Program would verify inmates’ citizenship status
Sheriff’s office pursues free use of federal program
Wednesday, September 21, 2011
The Clark County Sheriff’s Office has applied to use a free federal program that a sheriff’s commander said Wednesday will improve the county’s system of verifying the citizenship status of inmates.
Cmdr. Mike Anderson told county commissioners six counties (Yakima, Franklin, Benton, Lewis, Grays Harbor and Pacific) in Washington use Secure Communities, a program launched in 2008 by the U.S. Department of Homeland Security.
The program has been in the news because of questions raised by a subcommittee of the Homeland Security Advisory Council.
A recently issued report by the task force said the program has had “unintended local impacts” and has gone beyond the goal of targeting serious, violent offenders or repeat immigration violators.
The task force recommends that Immigration and Customs Enforcement “reaffirm that the Secure Communities program’s highest priority is to identify and remove aliens who pose a danger to national security or a risk to public safety.”
The concerns brought up in the report were not mentioned at a work session Wednesday with commissioners, who all support using Secure Communities.
Anderson said he expects it will be implemented at the Clark County Jail within 60 days.
Anderson said the sheriff’s office does not enforce immigration laws, but does notify federal authorities when people who are in the country illegally are in custody. It is then up to ICE officers in Seattle to determine whether to put a federal immigration hold on an inmate.
Currently, everyone booked into the jail is fingerprinted and asked where they are born, Anderson told commissioners.
For foreign nationals, the county contacts the respective embassy.
Fingerprints are sent to the Washington State Patrol and suspects are assigned a state identification number; the information then goes to the Federal Bureau of Investigation and the person receives a federal ID number.
Using Secure Communities will automate the process, Anderson said, and in addition to checking people against state and federal databases, which helps verify criminal history, the person’s fingerprints will be checked against the ICE database.
That will help the county identify people who lied about their citizenship status, Anderson said.
While some people who entered the United States illegally might not be in the ICE database, people who have overstayed student or work visas would be found, as well as people who were rejected for visas or those who have been caught trying to enter the country, Anderson said.
He told commissioners that typically 7 to 8 percent of inmates are foreign nationals, and the majority of those inmates are in jail on drug charges. Currently there are 50 foreign nationals in the county jail, he said, and 31 of them have ICE holds.
He said the ones who don’t have ICE holds illustrate a common problem, which is Eastern Europeans who were born in a country that no longer exists.
ICE may choose to initiate deportation proceedings against people who have served their time in the Clark County Jail.
People who are convicted of a crime and sentenced to more than one year in custody are sent to the Department of Corrections to serve the sentence in a state facility; the state notifies ICE before releasing the prisoner.
Inmates with federal immigration holds are housed at a detention center in Seattle, Anderson said.

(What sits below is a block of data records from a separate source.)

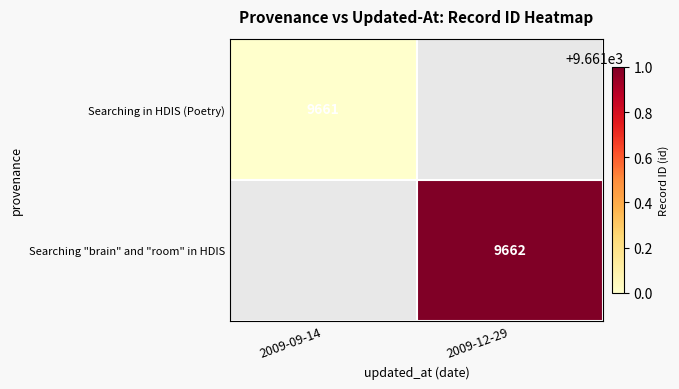

The value of Searching "brain" and "room" in HDIS at 2009-12-29 is 1953. True or false?

False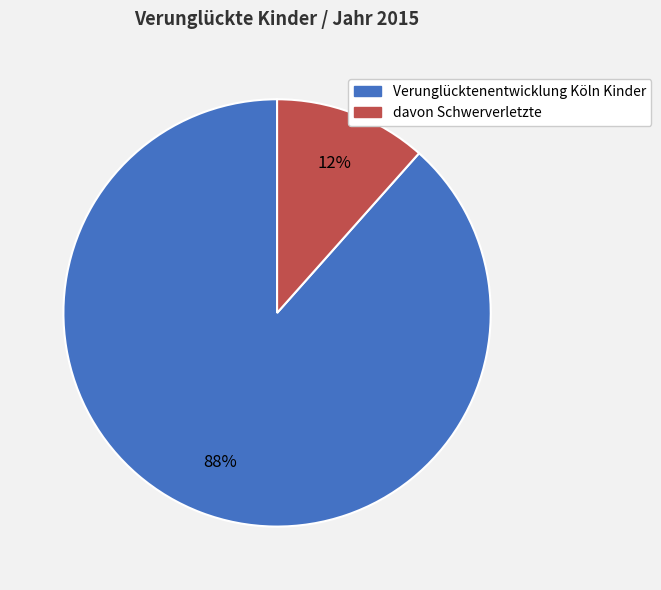

True or false: Verunglücktenentwicklung Köln Kinder accounts for 88% of the total.

True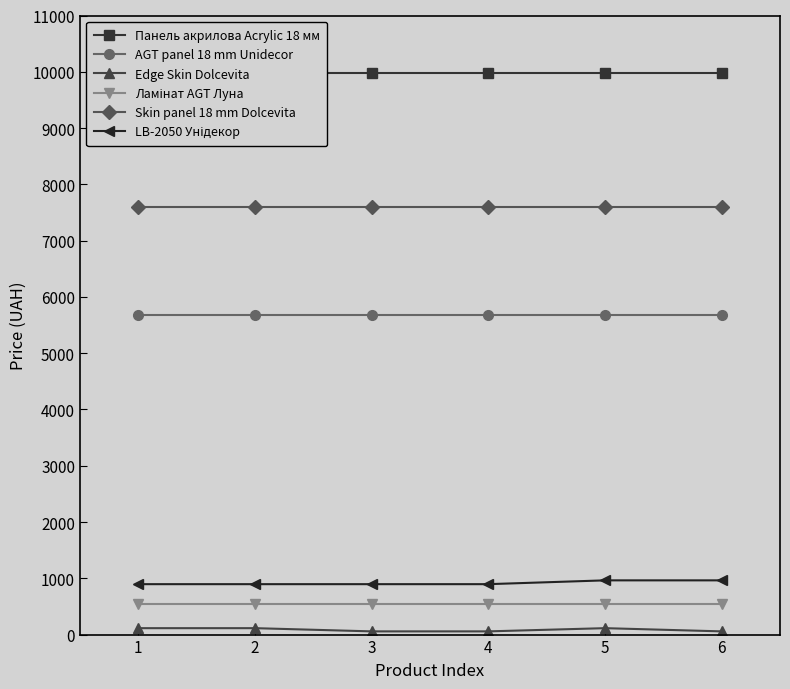

Which category has the lowest value in the AGT panel 18 mm Unidecor series?

1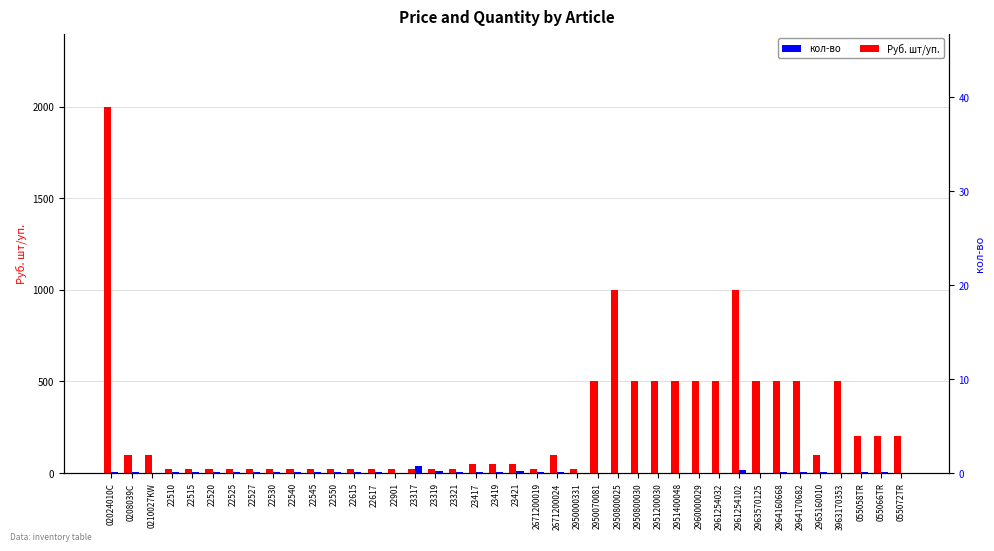

Is the value of Руб. шт/уп. at 23321 greater than the value of кол-во at 2671200024?

Yes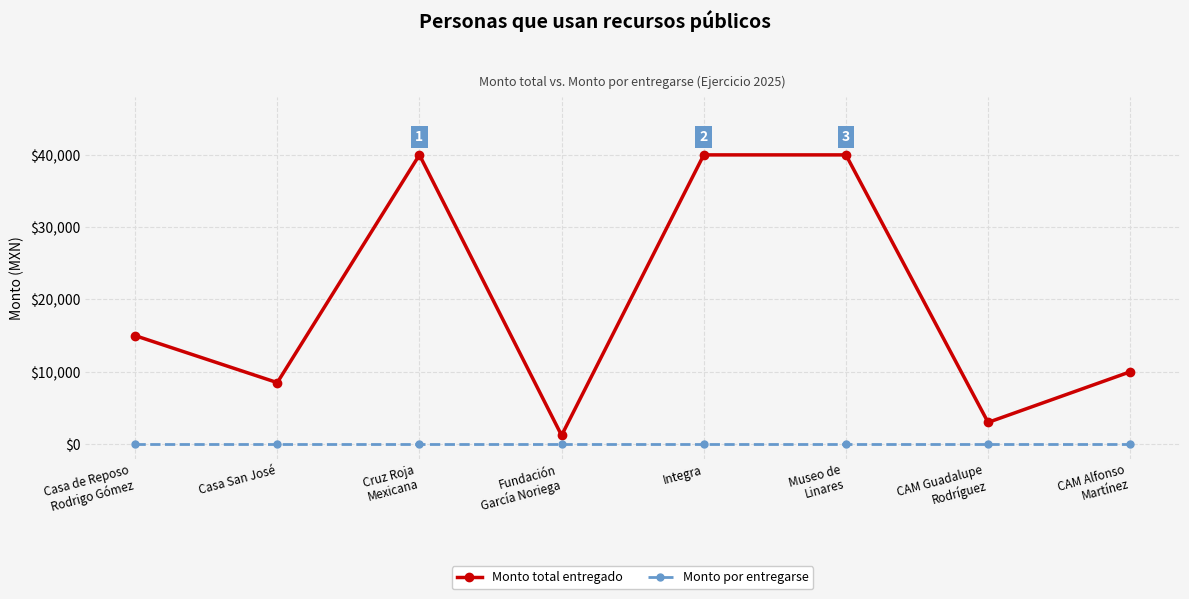

Is this an area chart (filled region under the line)?

No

Secure Communities would be the second immigration-related program endorsed by county commissioners.
Commissioners already require bidders on public contracts worth $25,000 or more to prove they have signed up with E-Verify, a federal database that allows them to check the citizenship of their workers.
Commissioners also heard Wednesday about Systematic Alien Verification for Entitlements program, or SAVE, a federal program that helps social service agencies determine an applicant’s immigration status.

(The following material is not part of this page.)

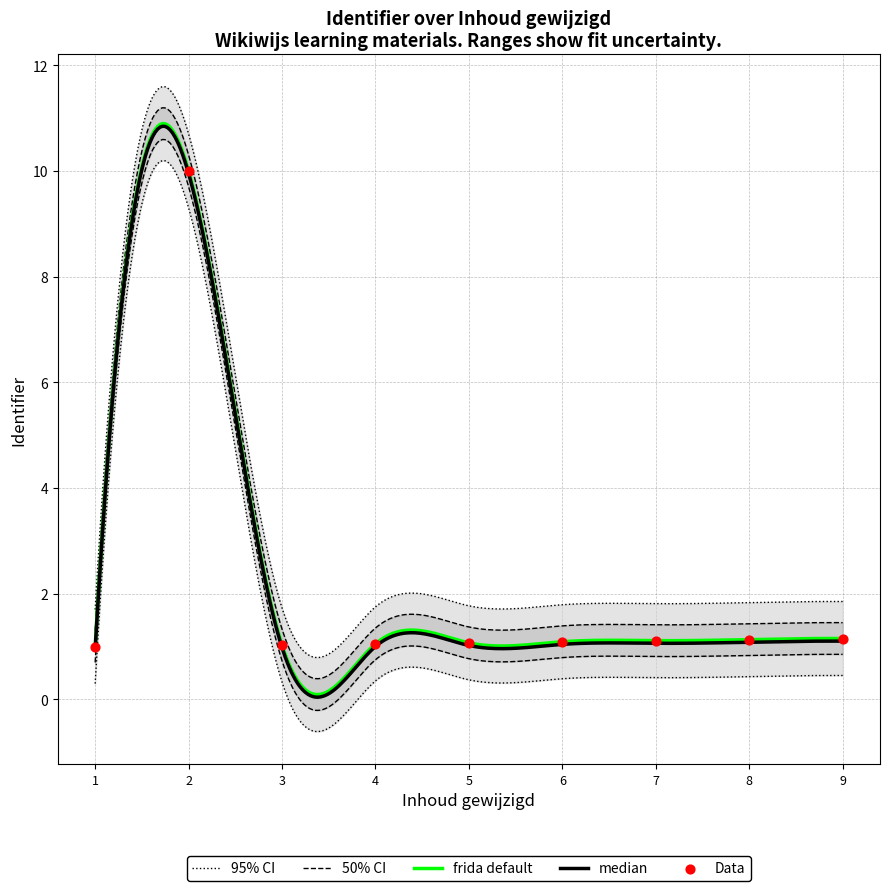

What is the maximum value for frida default?

10.9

Vanessa Gaston, director of the Clark County Community Services department, told commissioners that the program duplicates the state’s efforts to verify immigration status, with the exception of housing.

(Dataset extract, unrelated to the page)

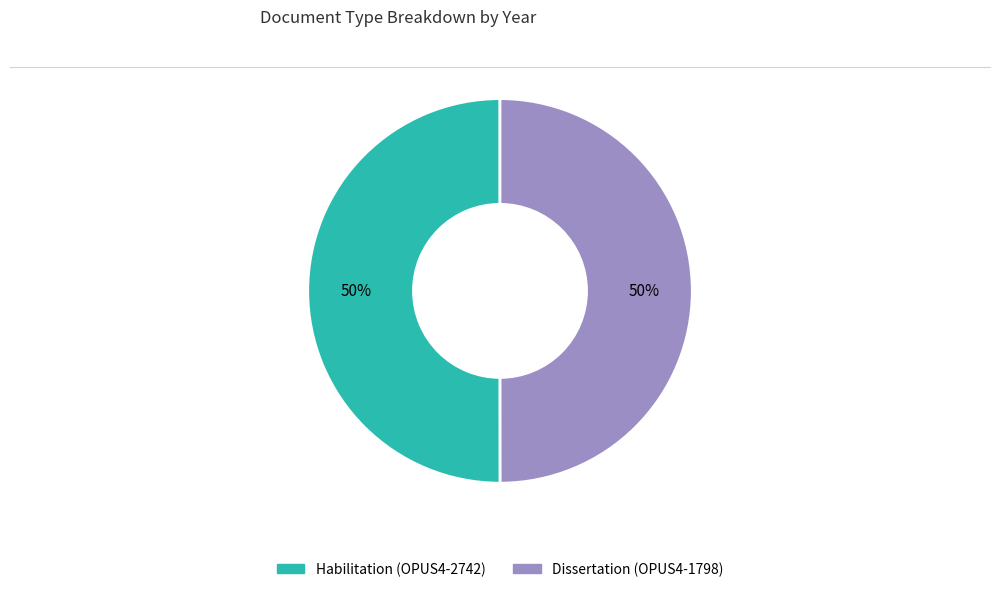

The Habilitation (OPUS4-2742) slice represents 50% of the pie. True or false?

True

And inquiring about citizenship is easier said than done, she said, because of the way the county administers rental assistance.
The county contracts with nonprofit organizations that are specifically exempt from a federal requirement to inquire about citizenship status.
Commissioners Tom Mielke and Marc Boldt asked if the county could tell the nonprofits to inquire about citizenship and were told by Gaston and Administrator Bill Barron they would check with the Clark County Prosecutor’s Office on whether they can require nonprofit organizations to make the inquiry.